Но вооружены все ладно, над головами торчали стволы ружей, сабли свисали ниже стремян.
— Восемь, — сосчитал всех Минька.
Тут подошел сзади Андрюха.
— Напрасно напугал, — сказал он, — какие это солдаты, это отесовское войско.
— Отесовцы? — вытаращил Минька глаза и чуть погодя спросил: — А сам Отесов с ними?
— Почем знать, — сказал Андрюха. — Вон который на карем-то, может, и есть Отесов.
Отесовцы заехали за березник. Только шапки их мелькали в просветы меж вершинами березок.
Долго глядели братья Бастрыковы вслед отесовцам.
— А ну к плугу! — скомандовал потом Андрюха. — Сегодня пораньше кончим.
— Гляди, свернули, — всполошился Минька, — гляди, на Куль свернули…
— У них своя дорога. Может, они на мельницу… Ну, вали берись за плуг… — сказал Андрюха, а сам пошел с пригорка к недовыкорчеванной березке.
Пришлось и Миньке вернуться к лошадям.
Распахивал Минька целину. Целину драть не то что яровое.
На мягком яровом очень уж налипает земля к отвалу. Проедешь шагов двадцать — и стоп!
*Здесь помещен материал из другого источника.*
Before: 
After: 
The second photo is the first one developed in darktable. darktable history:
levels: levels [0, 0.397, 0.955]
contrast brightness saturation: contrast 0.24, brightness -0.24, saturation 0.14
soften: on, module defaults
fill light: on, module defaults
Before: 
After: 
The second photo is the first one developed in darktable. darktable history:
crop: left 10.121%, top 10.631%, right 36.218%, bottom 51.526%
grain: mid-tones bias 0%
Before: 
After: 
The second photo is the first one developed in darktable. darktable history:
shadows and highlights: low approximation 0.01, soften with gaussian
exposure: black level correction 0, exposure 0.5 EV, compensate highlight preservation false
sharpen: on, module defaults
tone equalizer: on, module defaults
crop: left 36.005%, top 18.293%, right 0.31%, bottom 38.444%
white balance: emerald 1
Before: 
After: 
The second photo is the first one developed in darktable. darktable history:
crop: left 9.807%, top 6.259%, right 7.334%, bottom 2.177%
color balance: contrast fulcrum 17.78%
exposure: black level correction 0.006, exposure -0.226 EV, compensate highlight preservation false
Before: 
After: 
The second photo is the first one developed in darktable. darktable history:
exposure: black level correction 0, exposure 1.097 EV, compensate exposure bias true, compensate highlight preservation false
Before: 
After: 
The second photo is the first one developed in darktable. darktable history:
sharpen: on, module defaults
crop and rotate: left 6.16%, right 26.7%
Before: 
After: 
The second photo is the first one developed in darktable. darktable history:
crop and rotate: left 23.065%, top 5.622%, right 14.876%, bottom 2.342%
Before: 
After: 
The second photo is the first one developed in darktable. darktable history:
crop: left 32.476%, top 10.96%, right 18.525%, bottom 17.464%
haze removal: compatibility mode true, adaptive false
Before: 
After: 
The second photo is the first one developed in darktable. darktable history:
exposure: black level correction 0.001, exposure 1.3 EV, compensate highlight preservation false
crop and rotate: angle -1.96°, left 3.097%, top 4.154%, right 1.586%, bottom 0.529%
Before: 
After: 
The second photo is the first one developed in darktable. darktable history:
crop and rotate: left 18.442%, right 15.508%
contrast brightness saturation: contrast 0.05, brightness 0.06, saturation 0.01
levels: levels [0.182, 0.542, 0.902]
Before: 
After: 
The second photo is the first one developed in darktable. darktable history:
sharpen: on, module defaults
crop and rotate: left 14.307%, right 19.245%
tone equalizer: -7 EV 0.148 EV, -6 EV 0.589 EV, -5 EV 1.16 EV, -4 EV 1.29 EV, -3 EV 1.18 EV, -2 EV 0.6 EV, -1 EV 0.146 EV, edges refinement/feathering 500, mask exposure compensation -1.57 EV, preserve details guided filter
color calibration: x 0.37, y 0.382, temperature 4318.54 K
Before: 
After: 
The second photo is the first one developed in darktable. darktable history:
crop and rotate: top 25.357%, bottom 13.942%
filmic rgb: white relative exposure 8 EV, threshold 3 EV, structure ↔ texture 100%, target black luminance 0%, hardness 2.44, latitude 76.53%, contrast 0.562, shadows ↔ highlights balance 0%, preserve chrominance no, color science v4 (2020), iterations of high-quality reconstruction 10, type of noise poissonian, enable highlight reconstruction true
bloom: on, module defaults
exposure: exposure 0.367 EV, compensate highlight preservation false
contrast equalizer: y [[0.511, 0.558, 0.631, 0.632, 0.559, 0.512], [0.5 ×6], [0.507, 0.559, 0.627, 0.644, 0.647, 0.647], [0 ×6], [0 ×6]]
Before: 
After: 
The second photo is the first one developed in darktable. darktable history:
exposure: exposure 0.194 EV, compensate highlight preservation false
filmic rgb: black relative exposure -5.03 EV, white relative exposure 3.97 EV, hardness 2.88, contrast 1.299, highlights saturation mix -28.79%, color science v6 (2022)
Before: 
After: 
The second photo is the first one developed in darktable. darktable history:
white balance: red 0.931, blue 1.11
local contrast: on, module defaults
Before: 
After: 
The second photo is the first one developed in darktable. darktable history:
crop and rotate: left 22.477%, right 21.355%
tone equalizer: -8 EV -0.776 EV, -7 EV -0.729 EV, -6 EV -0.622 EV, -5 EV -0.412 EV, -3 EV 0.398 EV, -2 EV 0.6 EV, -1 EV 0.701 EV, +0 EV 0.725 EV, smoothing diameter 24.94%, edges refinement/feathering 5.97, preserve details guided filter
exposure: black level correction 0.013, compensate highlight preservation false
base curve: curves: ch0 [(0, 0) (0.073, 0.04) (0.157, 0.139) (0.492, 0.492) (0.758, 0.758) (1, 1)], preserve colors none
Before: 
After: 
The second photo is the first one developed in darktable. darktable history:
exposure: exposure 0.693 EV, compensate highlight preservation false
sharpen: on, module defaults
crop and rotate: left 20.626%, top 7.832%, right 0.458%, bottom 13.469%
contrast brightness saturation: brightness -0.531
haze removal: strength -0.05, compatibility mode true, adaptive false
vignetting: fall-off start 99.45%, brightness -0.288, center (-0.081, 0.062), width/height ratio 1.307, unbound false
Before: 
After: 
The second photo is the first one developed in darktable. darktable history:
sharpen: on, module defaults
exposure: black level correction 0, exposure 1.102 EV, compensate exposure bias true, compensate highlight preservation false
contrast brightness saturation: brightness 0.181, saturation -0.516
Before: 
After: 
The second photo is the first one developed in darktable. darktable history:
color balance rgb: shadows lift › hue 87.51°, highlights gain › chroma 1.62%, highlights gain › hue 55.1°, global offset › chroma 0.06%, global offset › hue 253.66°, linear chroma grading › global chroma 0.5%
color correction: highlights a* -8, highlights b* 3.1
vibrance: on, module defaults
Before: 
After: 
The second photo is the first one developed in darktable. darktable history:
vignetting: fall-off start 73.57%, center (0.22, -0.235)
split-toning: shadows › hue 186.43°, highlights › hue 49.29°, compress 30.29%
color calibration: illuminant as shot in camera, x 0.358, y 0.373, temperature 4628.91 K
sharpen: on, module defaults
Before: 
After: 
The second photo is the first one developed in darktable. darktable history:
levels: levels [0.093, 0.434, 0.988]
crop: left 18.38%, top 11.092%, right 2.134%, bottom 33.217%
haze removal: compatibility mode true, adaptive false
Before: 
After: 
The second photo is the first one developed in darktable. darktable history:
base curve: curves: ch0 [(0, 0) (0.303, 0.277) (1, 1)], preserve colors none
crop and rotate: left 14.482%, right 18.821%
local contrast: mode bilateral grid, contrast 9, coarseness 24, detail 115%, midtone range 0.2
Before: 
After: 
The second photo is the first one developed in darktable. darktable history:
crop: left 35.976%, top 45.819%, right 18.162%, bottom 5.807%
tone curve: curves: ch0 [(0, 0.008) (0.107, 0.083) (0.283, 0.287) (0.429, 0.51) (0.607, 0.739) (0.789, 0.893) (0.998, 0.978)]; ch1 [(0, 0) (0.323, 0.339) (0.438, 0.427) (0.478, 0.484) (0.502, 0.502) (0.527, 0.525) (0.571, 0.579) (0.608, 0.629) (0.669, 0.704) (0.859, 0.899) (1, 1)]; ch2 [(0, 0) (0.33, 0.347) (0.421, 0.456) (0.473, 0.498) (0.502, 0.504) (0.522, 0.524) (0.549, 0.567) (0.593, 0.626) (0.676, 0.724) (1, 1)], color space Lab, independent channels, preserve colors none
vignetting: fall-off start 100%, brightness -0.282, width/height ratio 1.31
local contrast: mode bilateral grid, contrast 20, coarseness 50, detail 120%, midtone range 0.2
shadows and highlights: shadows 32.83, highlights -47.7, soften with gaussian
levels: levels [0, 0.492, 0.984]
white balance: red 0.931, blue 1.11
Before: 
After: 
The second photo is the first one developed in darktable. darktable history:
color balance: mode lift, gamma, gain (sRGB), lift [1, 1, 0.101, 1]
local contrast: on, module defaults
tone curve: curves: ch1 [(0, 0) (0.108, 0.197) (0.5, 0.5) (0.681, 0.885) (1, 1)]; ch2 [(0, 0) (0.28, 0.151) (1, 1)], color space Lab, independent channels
Соскабливай землю, а то плуг выпирает из борозды.
То ли дело целина: отвал блестит как зеркало, и плуг только урчит на ходу. Потому урчит, что режет корни кустиков и трав. Одно плохо: здорово мотает плуг ручками. На всю ладонь набил Минька мозоли.
— Эй, вы! — покрикивал Минька на коней и щелкал бичом в сторону.
Кони шли как по струнке.
Иной раз Минька от скуки разговаривал с конями. Заговорил и теперь с пристяжкой.
— Вот ты, каурка, в борозду лезешь, — сказал он пристяжке, — а зачем, спрашивается?
Минька хлестнул пристяжку вожжой и еще строже сказал:
— Гнедой по борозде идет, и ты туда же лезешь… А двоим вам тесно. Ну и смекай! Теперь направо, — скомандовал Минька в конце загона.
И точно поняли кони. К вожжам не притронулся Минька, а они обошли полукруг — и на свое место: коренник в борозду, а пристяжка на шаг сбоку.
А случается, неправильно заходят кони — портится оттого борозда. Минька непременно тогда хлестал коренника.
— А еще старый! — упрекал он его.
Загон допахал Минька быстро. Тем временем Андрюха свалил только три березки.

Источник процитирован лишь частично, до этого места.